There is $$m = O(\eps^{-2}(\sqrt{d}+\sqrt{\log(nd)})^2\log d) = \tO(d/\eps^2)$$ so that with failure probability `O(1/d)`, `\bP\bH\bD ` is an `\eps`-embedding of `\colspan(\bA )`. `\bP\bH\bD\bA ` can be computed in `O(nd\log m)` time.
Proof outline:
  1. Bound the leverage scores of `\bH\bD\bA ` by roughly `O(d/n)`: $$(\sqrt{d/n}+\sqrt{8\log(n/\beta})^2$$ with failure probability `\beta`
  2. Use leverage score sampling, paying a factor `\eps^{-2}\log d`.

Part 2 is proven elsewhere in these lectures.

Leverage scores of `\bH\bD\bA ` (outline)

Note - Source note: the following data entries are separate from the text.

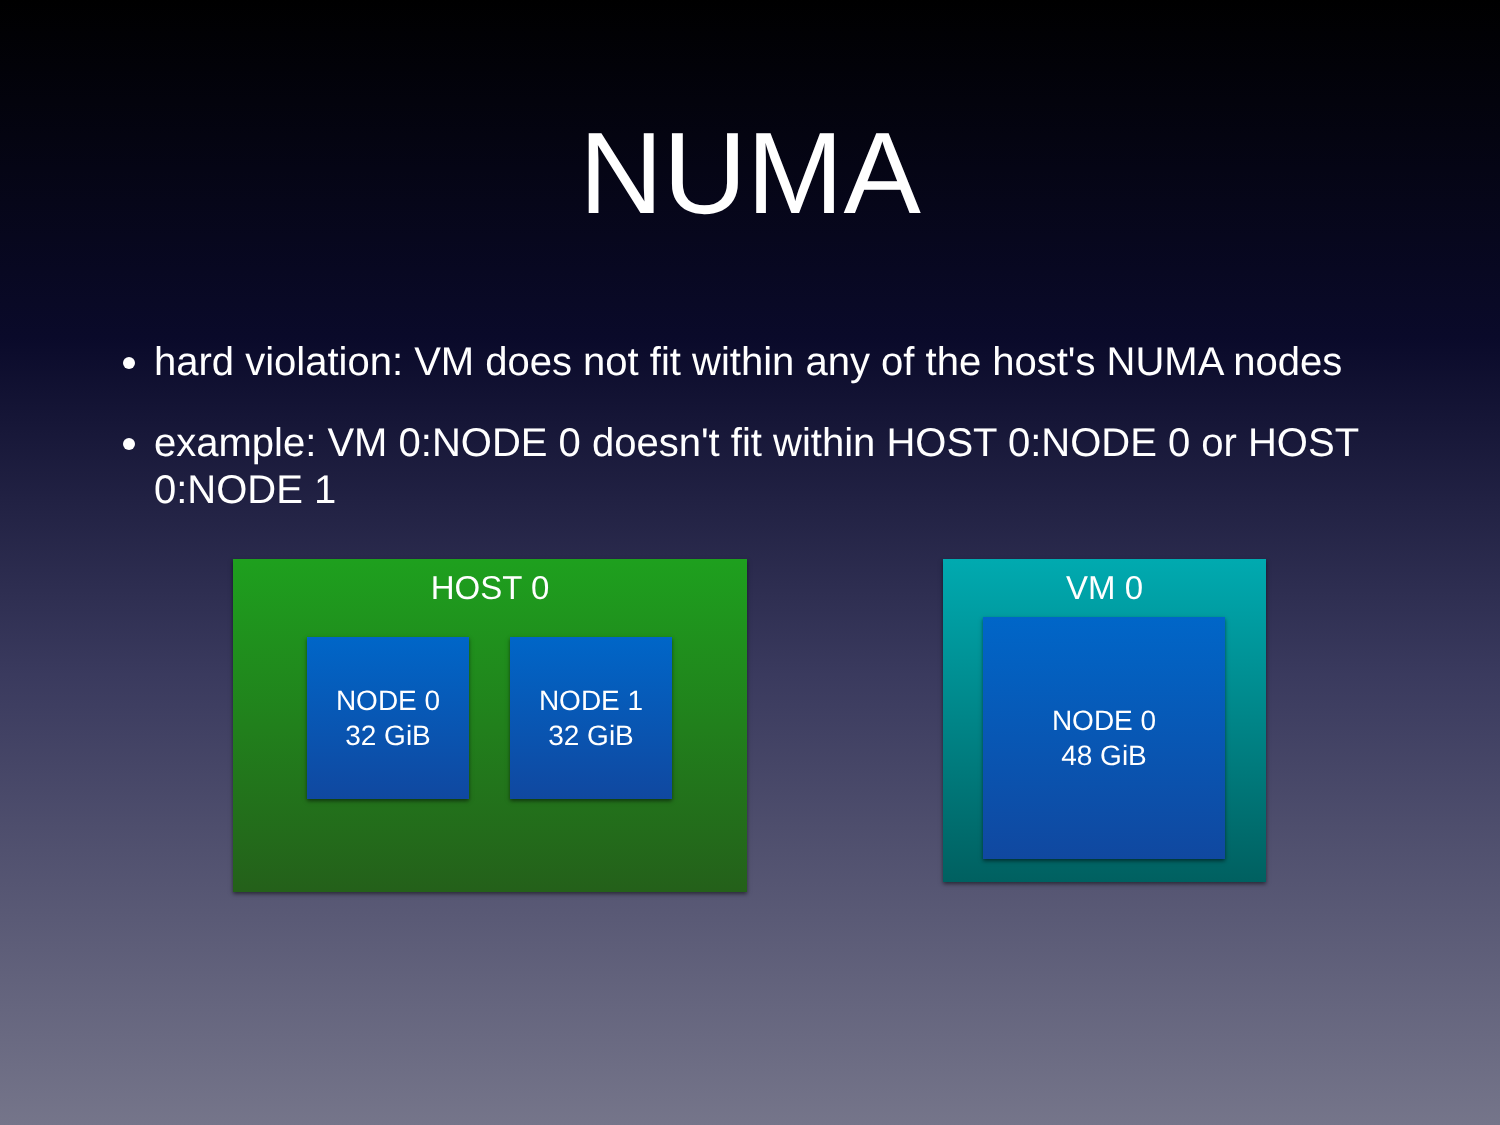NUMA
hard violation: VM does not fit within any of the host's NUMA nodes
example: VM 0:NODE 0 doesn't fit within HOST 0:NODE 0 or HOST 0:NODE 1
HOST 0
NODE 0
32 GiB
NODE 1
32 GiB
VM 0
NODE 0
48 GiB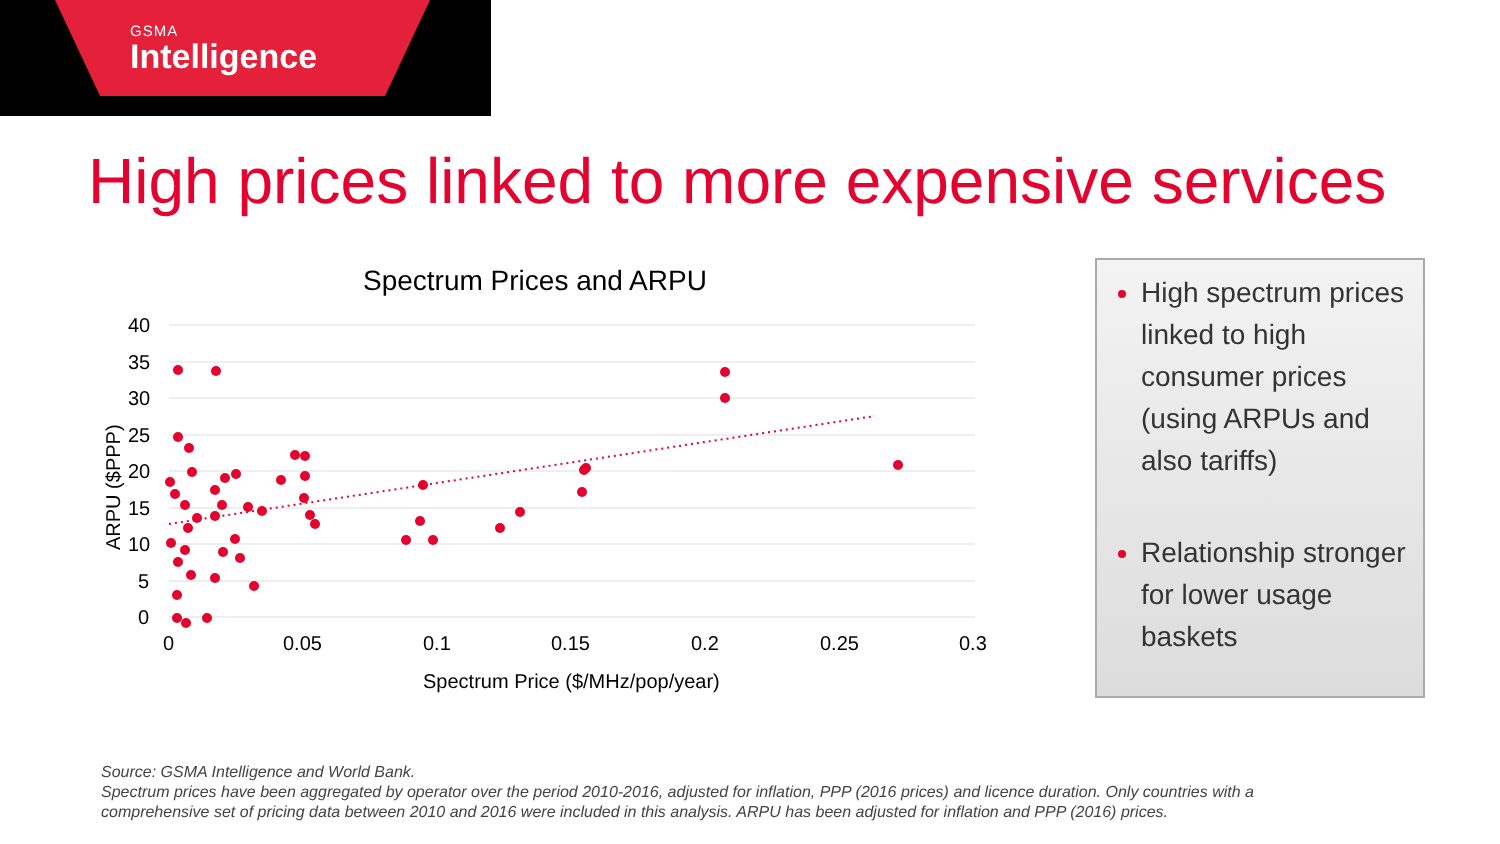GSMA
Intelligence
High prices linked to more expensive services
Spectrum Prices and ARPU
40
35
30
25
20
15
10
5
0
0
0.05
0.1
0.15
0.2
0.25
0.3
Spectrum Price ($/MHz/pop/year)
ARPU ($PPP)
High spectrum prices linked to high consumer prices (using ARPUs and also tariffs)
Relationship stronger for lower usage baskets
Source: GSMA Intelligence and World Bank.
Spectrum prices have been aggregated by operator over the period 2010-2016, adjusted for inflation, PPP (2016 prices) and licence duration. Only countries with a comprehensive set of pricing data between 2010 and 2016 were included in this analysis. ARPU has been adjusted for inflation and PPP (2016) prices.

  • We assume WLOG that `\bA ` has orthonormal columns
    • Via obliviousness
    `\implies\bH\bD\bA ` has orthonormal columns $$(\bH\bD\bA )^\top\bH\bD\bA = \bA^\top\bD^\top\bH^\top\bH\bD\bA = \Iden$$ `\implies` it's enough to bound the row norms of `\bH\bD\bA `
  • For fixed `i`, let `f(\bD )\equiv\norm{\be_i^\top\bH\bD\bA }`
    • A function on diagonal matrices
    • `\E[f(\bD )]\le\sqrt{d/n}` (next slide)
    • `f` is convex, Lipschitz `\implies` tail estimate for `f(\bD )`
  • Use union bound over rows `i`

`\E[f(\bD )]\le\sqrt{d/n}`

We have $$\E[f(\bD )]^2 = \E[\norm{\be_i^\top\bH\bD\bA }]^2\le\E[\norm{\be_i^\top\bH\bD\bA }^2]$$ and $$ \norm{\be_i^\top\bH\bD\bA }^2 = \sum_{j\in[d]} (\be_i^\top\bH\bD\bA_{*j})^2. $$


  • each column `\bA_{*j}` is a unit vector
  • `\be_i^\top\bH\bD ` is a vector of i.d. `\pm 1`, scaled by `1/\sqrt{n}`
we have `\E[(\be_i^\top\bH\bD\bA_{*j})^2] = \norm{\bA_{i*}}^2/n = 1/n`, and $$\E[f(\bD )]^2\le\sum_{j\in[d]} 1/n = d/n,$$ so `\E[f(\bD )]\le\sqrt{d/n}`, as claimed.

Building a better `\bS `

  • Sparse embeddings take `O(\nnz{\bA })` to apply, but `m=O(d^2/\eps^2)`, or `O(d^{1+\gamma}+d/\eps)` etc, is big.
  • `O(\nnz{\bA }/\eps)` to apply, with `m=O(d^{1+\gamma}/\eps^2)`, is possible
    • For sparse embeddings with `s\gt 1` nonzeros per column
  • Or: `O(\nnz{\bA }) +\tO(d^3/\eps^2)` to map to `m= \tO(d/\eps^2)`
    • First apply a sparse embedding, then SHRT
    • Subspace embeddings compose
    • Matrix product approximators compose

Further Reading

The analysis outline is cribbed from:

Joel Tropp. Improved analysis of the subsampled randomized Hadamard transform.